Question

11.10 Why is an understanding of cost behaviour (e.g. fixed costs, variable costs, etc.) important? Will...

11.10 Why is an understanding of cost behaviour (e.g. fixed costs,
variable costs, etc.) important? Will such understanding be more important for financial accounting or for management accounting?
11.11 Why do we bother with break-even analysis? A business is formed
to earn profit, not just to not make a loss (e.g. break even). Discuss.

Homework Answers

Answer #1

11.10. Understanding of cost behaviour is most important concept in Management Accounting. To understand Cost behaviour is important as it is critical to planning, decision making and controlling. Budgets and variance reports are more effective when they reflect cost behavior patterns. Cost behavior means the way various types of production costs change when there is a change in level of production. There are mainly two types of cost. One is the Variable cost and as the name suggests it varies / changes with the level of production.This means that total variable cost increases when more number of units are produced and decreases when less units are produced. In other words it is direclty proportional to the level of production. Some of the examples are Direct material cost, labour cost etc. Another cost is Fixed Cost and as the name suggest this is fixed in nature and doesn't vary with the level of production.These costs will incur even if no units are produced. Some of the examples of fixed cost is Rent, Depreciation etc.
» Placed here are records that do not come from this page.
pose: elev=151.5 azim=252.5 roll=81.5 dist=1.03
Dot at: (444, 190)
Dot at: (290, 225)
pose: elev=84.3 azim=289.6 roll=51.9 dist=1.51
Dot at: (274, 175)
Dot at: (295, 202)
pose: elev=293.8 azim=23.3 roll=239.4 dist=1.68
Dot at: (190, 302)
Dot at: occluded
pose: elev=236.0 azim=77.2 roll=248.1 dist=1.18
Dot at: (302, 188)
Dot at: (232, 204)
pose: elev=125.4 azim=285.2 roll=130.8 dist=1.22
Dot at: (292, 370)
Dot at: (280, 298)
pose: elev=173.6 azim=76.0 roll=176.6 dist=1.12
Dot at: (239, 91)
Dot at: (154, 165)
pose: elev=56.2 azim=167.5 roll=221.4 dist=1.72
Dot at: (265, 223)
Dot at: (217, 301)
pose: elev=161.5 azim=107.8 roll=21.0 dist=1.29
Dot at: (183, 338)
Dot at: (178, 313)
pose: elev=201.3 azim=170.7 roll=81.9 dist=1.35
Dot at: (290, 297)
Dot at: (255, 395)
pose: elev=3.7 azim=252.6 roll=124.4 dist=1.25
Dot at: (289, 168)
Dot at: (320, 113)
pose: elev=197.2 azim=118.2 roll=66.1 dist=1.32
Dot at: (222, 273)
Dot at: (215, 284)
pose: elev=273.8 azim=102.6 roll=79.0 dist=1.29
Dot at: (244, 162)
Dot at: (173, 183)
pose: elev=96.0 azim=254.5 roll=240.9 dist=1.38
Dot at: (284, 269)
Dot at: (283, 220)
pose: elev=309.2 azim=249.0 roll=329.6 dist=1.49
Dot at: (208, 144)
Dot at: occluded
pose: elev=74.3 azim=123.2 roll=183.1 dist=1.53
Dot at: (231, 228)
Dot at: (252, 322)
11.11 To conduct a breakeven analysis is an important step for every business to determine what sales volume is necessary to cover its costs. It's especially important for start-ups businesses to set their initial sales goals.The breakeven point is where the business's total income /revenue is equal to its total expenses. This means NO profit NO loss situtation of any business is called its break even point. Break even analysis is important for profit planning, setting the best prices of its products, setting appropriate goals for sales volume & cost. To evaluate the effects of costs on changes in volume it would be required. Break even analysis is also an important tool while preparations of Budgets & Forecasts for the business.